Critters Buggin toss the 12 year old “Bill Gates” into the stew. It’s fairly fun and wild, but the mix places too much emphasis on the vocals for the tribal drums and sax blurts to freak out as much they desire. Vocalist Doc Britton grasps the microphone like a radio announcer advertising the apocalypse, his megaphone spouting gibberish more insanely paranoid than Alex Jones’s in Waking Life.

This is immediately proceeded by Gary Burger’s even crazier nonsense in his collaborative update of the Monks’ “Monk Time” with digital hardcore pioneer Alec Empire. The Iraq era-rendition doesn’t have nearly the same force, not to mention the historical proto-punk singularity, of the song cut when Burger was an American G.I. stationed in Germany during the Vietnam War.

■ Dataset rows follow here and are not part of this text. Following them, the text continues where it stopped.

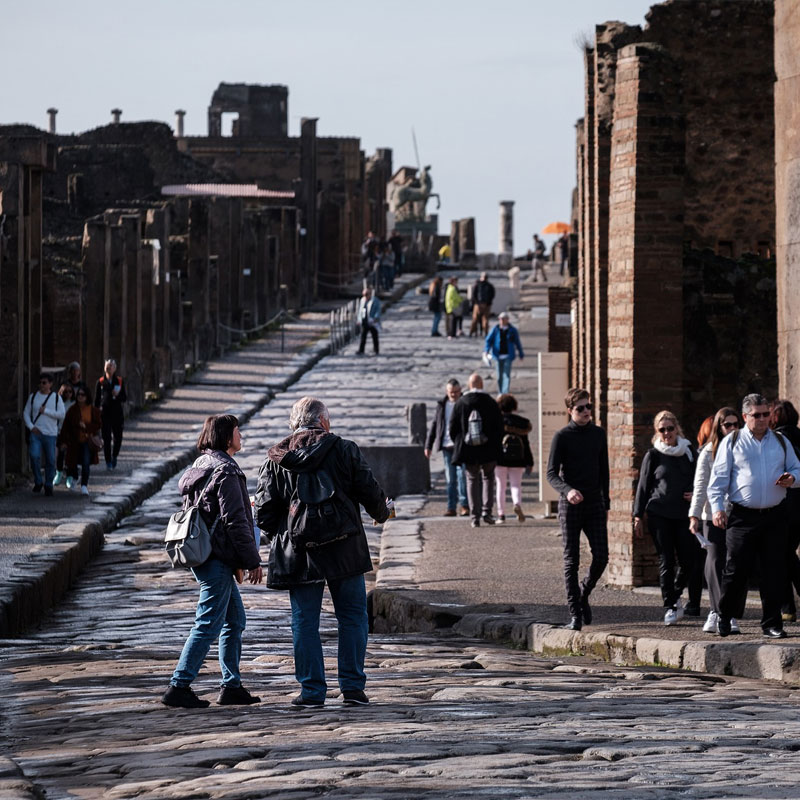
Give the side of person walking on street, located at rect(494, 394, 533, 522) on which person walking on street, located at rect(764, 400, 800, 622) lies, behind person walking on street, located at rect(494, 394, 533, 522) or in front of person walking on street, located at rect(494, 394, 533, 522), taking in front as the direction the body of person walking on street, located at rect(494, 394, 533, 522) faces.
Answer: behind

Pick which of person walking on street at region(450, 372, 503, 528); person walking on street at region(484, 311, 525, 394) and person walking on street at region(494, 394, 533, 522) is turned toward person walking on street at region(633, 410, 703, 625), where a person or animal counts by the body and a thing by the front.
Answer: person walking on street at region(484, 311, 525, 394)

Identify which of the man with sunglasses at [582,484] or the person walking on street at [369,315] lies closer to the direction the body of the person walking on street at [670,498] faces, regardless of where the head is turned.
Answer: the man with sunglasses

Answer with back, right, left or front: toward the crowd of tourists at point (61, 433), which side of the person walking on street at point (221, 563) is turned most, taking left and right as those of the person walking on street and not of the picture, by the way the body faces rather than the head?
left

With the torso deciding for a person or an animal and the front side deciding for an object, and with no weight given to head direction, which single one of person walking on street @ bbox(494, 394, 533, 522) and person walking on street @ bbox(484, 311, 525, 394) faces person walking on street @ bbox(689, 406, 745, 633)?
person walking on street @ bbox(484, 311, 525, 394)

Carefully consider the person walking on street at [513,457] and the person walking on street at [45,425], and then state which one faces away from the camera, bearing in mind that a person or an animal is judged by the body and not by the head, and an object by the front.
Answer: the person walking on street at [513,457]

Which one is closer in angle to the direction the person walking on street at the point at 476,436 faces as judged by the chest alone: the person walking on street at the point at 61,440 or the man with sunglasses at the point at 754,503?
the person walking on street

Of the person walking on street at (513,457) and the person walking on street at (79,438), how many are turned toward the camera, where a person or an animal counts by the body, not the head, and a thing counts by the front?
1

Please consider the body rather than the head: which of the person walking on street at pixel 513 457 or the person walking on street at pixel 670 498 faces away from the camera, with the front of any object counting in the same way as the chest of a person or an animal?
the person walking on street at pixel 513 457

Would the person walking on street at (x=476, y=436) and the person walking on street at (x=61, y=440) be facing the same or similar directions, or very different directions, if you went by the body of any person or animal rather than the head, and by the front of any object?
very different directions

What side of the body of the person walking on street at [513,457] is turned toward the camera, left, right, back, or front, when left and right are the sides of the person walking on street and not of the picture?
back

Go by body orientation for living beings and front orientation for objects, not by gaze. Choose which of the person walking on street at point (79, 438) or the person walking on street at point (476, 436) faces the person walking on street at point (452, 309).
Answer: the person walking on street at point (476, 436)
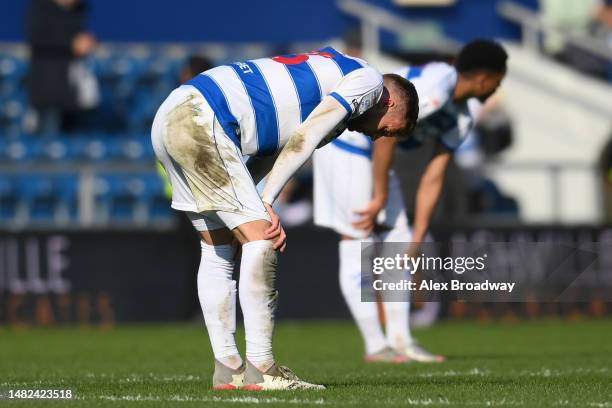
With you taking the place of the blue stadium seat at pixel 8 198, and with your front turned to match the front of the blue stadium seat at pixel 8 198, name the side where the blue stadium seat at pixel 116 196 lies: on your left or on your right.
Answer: on your left

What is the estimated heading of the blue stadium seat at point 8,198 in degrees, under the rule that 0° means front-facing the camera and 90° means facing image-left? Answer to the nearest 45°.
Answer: approximately 0°

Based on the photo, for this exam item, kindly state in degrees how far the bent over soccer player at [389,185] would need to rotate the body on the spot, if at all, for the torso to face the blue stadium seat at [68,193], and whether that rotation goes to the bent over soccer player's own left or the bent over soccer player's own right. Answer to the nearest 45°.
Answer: approximately 135° to the bent over soccer player's own left

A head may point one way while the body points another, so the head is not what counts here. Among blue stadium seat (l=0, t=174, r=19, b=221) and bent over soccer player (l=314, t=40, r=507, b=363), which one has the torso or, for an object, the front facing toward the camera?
the blue stadium seat

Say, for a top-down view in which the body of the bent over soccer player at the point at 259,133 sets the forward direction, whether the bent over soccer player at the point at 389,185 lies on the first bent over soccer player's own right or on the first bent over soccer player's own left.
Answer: on the first bent over soccer player's own left

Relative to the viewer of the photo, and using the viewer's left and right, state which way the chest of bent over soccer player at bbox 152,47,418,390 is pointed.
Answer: facing to the right of the viewer

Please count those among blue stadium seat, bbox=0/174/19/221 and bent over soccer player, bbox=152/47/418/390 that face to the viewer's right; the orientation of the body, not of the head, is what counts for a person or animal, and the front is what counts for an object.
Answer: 1

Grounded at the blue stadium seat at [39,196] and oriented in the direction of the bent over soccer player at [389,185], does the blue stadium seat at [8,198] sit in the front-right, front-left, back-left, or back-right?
back-right

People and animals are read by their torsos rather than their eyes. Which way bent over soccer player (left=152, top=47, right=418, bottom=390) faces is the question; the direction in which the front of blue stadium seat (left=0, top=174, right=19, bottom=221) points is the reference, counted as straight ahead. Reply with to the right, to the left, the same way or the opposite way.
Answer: to the left

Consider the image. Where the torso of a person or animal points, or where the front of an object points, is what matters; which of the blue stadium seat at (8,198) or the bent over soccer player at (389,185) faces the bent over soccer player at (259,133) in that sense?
the blue stadium seat

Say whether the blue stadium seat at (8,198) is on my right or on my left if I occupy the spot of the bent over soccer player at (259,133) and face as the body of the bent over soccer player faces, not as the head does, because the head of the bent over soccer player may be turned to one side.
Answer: on my left

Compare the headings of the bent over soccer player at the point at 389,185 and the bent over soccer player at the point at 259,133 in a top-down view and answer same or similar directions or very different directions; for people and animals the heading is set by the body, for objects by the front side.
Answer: same or similar directions

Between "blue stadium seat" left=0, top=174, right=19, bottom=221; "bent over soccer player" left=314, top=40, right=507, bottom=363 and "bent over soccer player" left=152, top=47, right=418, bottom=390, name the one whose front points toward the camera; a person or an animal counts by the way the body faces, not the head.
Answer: the blue stadium seat

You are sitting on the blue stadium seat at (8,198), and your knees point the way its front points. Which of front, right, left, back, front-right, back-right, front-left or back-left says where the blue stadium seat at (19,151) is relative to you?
back

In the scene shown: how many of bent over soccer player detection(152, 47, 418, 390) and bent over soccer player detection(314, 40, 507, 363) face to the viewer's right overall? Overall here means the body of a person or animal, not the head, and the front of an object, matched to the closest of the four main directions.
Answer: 2

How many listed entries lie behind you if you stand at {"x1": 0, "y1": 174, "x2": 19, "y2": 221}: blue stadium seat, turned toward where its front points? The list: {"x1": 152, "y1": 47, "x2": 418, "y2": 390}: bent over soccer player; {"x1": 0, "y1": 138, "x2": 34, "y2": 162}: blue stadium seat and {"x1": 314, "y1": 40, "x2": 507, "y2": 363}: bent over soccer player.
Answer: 1

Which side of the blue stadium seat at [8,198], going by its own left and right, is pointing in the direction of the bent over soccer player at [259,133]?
front

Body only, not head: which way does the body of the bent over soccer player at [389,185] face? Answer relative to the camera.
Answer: to the viewer's right
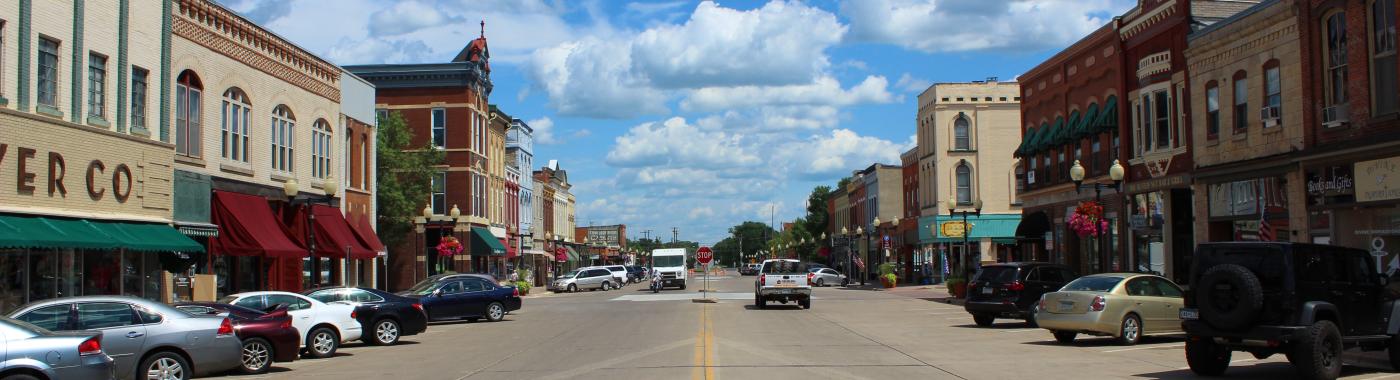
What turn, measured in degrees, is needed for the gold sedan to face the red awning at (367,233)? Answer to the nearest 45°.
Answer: approximately 90° to its left

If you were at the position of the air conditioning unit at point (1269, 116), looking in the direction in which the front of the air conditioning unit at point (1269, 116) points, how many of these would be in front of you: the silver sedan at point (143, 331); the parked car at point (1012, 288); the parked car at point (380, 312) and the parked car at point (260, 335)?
4

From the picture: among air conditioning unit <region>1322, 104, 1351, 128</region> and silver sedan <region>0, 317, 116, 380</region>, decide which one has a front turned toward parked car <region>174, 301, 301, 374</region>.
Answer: the air conditioning unit

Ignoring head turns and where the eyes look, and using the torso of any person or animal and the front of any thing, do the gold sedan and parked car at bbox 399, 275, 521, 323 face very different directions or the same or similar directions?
very different directions

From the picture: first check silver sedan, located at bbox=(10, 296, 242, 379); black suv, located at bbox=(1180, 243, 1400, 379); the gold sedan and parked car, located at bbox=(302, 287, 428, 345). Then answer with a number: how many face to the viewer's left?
2

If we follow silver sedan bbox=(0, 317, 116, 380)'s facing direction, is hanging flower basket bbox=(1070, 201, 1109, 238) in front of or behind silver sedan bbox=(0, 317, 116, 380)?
behind

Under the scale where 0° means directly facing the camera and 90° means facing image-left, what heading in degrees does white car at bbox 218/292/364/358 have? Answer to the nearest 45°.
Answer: approximately 90°

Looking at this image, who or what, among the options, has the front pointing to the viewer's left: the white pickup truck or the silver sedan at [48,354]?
the silver sedan

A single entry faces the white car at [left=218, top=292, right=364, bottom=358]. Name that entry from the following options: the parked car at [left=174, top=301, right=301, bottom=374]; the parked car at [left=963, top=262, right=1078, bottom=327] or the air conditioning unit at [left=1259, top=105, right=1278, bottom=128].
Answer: the air conditioning unit

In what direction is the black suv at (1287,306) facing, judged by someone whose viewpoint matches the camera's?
facing away from the viewer and to the right of the viewer

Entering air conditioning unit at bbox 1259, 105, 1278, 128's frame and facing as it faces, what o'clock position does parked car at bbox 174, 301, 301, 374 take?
The parked car is roughly at 12 o'clock from the air conditioning unit.

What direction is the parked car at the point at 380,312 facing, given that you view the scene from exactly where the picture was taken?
facing to the left of the viewer

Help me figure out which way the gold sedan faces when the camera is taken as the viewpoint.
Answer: facing away from the viewer and to the right of the viewer
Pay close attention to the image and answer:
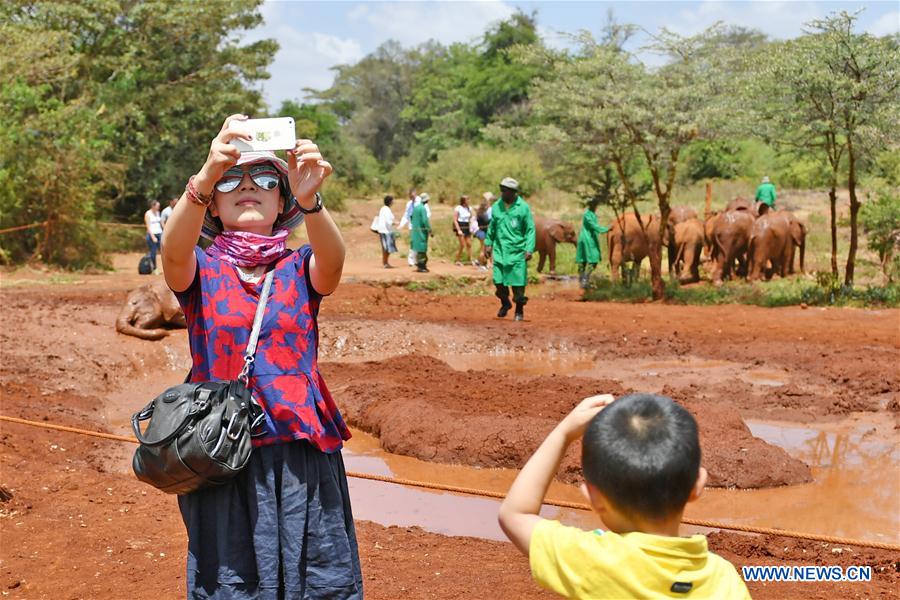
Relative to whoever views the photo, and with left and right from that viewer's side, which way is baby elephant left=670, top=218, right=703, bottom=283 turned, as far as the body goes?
facing away from the viewer

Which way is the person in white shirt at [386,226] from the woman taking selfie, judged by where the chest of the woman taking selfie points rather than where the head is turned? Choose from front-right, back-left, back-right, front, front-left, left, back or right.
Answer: back

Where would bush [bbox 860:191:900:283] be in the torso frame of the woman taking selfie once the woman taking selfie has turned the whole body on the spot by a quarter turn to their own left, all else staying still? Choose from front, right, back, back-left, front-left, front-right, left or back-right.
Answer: front-left

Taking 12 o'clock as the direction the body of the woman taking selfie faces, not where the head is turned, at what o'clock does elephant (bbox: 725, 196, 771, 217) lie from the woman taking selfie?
The elephant is roughly at 7 o'clock from the woman taking selfie.

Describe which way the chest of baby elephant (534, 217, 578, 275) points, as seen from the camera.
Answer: to the viewer's right

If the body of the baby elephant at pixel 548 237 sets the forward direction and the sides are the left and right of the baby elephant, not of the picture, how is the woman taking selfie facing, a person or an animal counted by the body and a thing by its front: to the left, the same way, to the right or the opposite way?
to the right

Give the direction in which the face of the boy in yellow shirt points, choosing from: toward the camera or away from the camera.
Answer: away from the camera

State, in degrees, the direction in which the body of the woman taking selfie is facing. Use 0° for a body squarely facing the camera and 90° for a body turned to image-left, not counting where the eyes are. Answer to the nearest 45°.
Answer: approximately 0°

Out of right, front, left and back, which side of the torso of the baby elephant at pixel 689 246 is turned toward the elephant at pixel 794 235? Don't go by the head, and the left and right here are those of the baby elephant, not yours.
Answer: right
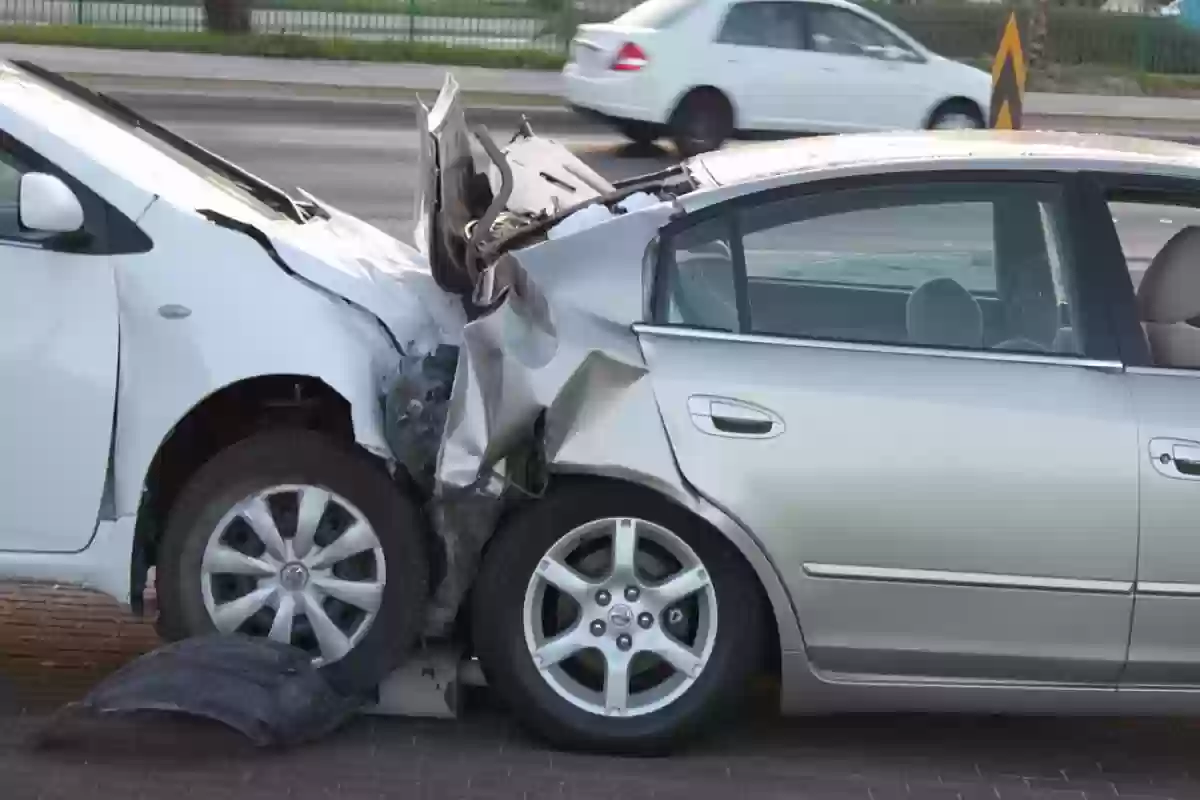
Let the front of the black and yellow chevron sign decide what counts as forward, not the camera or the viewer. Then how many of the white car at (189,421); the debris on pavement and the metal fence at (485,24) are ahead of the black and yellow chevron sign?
2

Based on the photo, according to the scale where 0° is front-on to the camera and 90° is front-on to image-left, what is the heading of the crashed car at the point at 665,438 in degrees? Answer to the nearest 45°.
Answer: approximately 270°

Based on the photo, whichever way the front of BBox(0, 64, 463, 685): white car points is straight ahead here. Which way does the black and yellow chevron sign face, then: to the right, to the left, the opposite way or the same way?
to the right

His classic jibe “James Bond, who is he?” is here transformed to “George Bush, who is he?” In this context, the Bush question seems to translate to “who does he think he is?” whereas the Bond version seems to reveal a kind of cultural revulsion, not to mention a proud obliviousness. Still, the new version probably scares the shit out of anybody looking for healing tomes in the midst of the surrealist anarchy Burger extols.

For others though, Burger’s warfare is exactly what they need. Why strain the panic and confusion of recovery though with such an overall convoluted mess of a set? All the license plates adorning Musicians for Minneapolis‘s cover were more than likely listening to different radio stations when they crossed that bridge. Had they been incessantly tuning the dial back and forth though, we may have lost more of them.